Let us look at what resulted. Over one million Americans died in the first two years from the virus. Many more people suffered long-term effects. The U.S. health system almost failed completely. The world has not faced such a deadly respiratory viral pandemic since the 1918 influenza pandemic.
Our public health officials had to learn how to deal with this threat in real time. It was, as they say, like building the airplane while you are flying it. How can he say there were "unneeded masking and vaccination requirements?" Maybe all of those refrigerated trucks rented by morgues to store the excess dead human bodies were "unneeded."
He says that the Center for Disease Control "failed to conduct useful research." There is now a massive scientific literature on COVID-19 produced by governmental and private entities.

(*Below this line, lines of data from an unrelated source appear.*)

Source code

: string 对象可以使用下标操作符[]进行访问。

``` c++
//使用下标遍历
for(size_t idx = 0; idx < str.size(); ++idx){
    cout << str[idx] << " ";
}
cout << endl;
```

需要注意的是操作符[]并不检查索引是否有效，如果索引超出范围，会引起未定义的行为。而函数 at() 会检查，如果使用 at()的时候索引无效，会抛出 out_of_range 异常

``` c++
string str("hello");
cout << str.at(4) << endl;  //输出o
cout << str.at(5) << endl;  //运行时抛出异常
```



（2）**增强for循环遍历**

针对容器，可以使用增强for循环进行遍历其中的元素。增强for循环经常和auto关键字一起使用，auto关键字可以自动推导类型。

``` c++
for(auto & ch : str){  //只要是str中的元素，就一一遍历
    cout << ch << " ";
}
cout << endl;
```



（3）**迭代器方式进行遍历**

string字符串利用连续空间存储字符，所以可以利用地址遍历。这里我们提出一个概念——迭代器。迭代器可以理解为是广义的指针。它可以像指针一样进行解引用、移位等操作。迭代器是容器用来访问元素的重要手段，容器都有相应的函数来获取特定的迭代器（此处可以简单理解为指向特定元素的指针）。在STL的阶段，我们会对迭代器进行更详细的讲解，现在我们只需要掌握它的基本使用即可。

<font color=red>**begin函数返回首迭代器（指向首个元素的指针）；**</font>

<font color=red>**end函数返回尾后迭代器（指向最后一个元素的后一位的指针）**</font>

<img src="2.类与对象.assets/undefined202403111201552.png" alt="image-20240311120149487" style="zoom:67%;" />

He states "Public health authorities tried to squelch the fact COVID infection conferred immunity comparable or superior to vaccination." True, natural infection confers immunity, but to produce 100 healthy Americans with immunity post-infection, how many must die of COVID or suffer lingering effects of long COVID? Better to vaccinate those 100 people to spare the others.
To snarkily say the whole effort was a failure is wrong. What is wrong is becoming complacent and thinking the next pandemic will be a cake walk. The big mistake the United States made was the chronic underfunding of our public health infrastructure causing us to be caught flat-footed with COVID-19.